# A Midsummer Night's Dream



## Gaelle (Nov 22, 2008)

Hello everyone, I am only new here!
I wonder if any of you could help me, I ma looking for a recording of Mendelssohn's Midsummer Night's Dream WITHOUT the singing? Is there such a thing? I do love classical music and have been listening to it since I was a little girl but I just can't do opera. I heard various extracts of this piece on the radio mainly and would love to own it. Just wondered whether you knew of any albums containing only the musical bits! 
Might sound really silly I suppose! Thanks very much anyway!

Gaelle


----------



## jhar26 (Jul 6, 2008)

Gaelle said:


> Hello everyone, I am only new here!
> I wonder if any of you could help me, I ma looking for a recording of Mendelssohn's Midsummer Night's Dream WITHOUT the singing? Is there such a thing? I do love classical music and have been listening to it since I was a little girl but I just can't do opera. I heard various extracts of this piece on the radio mainly and would love to own it. Just wondered whether you knew of any albums containing only the musical bits!
> Might sound really silly I suppose! Thanks very much anyway!
> 
> Gaelle


There are plenty of recordings from the overture, and the wedding march is probably available on quite a few of those classical 'greatest hits' albums. I don't know if there are any recordings of the complete work except for the vocal numbers though. If there are any I'm sure someone here will know.
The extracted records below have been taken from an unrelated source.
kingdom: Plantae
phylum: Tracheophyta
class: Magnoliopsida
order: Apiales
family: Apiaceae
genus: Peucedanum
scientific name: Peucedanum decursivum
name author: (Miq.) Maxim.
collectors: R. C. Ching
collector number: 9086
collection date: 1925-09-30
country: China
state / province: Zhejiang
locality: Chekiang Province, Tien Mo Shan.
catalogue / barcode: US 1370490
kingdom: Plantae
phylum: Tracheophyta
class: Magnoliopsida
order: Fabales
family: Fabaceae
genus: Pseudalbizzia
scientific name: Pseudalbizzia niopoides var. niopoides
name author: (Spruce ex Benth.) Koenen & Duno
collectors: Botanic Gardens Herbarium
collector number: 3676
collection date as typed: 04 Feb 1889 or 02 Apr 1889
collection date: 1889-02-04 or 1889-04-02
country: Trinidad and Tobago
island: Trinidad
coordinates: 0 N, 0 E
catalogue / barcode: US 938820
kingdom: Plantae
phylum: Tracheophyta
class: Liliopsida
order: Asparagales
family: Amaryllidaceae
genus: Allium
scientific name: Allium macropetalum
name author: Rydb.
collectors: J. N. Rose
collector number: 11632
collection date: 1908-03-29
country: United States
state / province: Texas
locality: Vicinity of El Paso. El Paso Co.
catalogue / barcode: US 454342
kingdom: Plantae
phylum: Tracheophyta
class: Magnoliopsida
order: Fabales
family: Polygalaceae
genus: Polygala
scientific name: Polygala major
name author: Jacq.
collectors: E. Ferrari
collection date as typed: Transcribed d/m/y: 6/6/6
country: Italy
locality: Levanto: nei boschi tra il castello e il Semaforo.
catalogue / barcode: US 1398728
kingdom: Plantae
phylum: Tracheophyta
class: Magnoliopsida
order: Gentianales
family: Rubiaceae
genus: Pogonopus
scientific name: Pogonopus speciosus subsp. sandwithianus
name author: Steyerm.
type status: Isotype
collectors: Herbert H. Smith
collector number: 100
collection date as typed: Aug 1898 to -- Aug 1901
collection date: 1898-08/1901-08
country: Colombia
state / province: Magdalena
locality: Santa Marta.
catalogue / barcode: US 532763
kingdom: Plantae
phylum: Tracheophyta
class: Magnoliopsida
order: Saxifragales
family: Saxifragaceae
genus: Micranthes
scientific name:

Maybe it's best to just buy a regular recording of the complete work and program your cd player to skip the vocal bits when you're listening (?). Better still - try to listen to the vocal bits a few times and maybe you'll end up liking them as well. 

PS: Welcome to the forum.


----------



## marval (Oct 29, 2007)

Hi Gaelle,

Welcome to the forum, good to have you here. I dont know of a recording without the vocals. This one seems to have the incidental music to "A Midsummer Night's Dream", but there might be others.

http://inkpot.com/classical/mend4mnd.html


----------



## YsayeOp.27#6 (Dec 7, 2007)

I suppose the vocals are always there. Even in ballet... I have Frederick Ashton's "The Dream" (a 50 minute coreography on A midsummer night's dream) and the choral parts were not obliterated there.


----------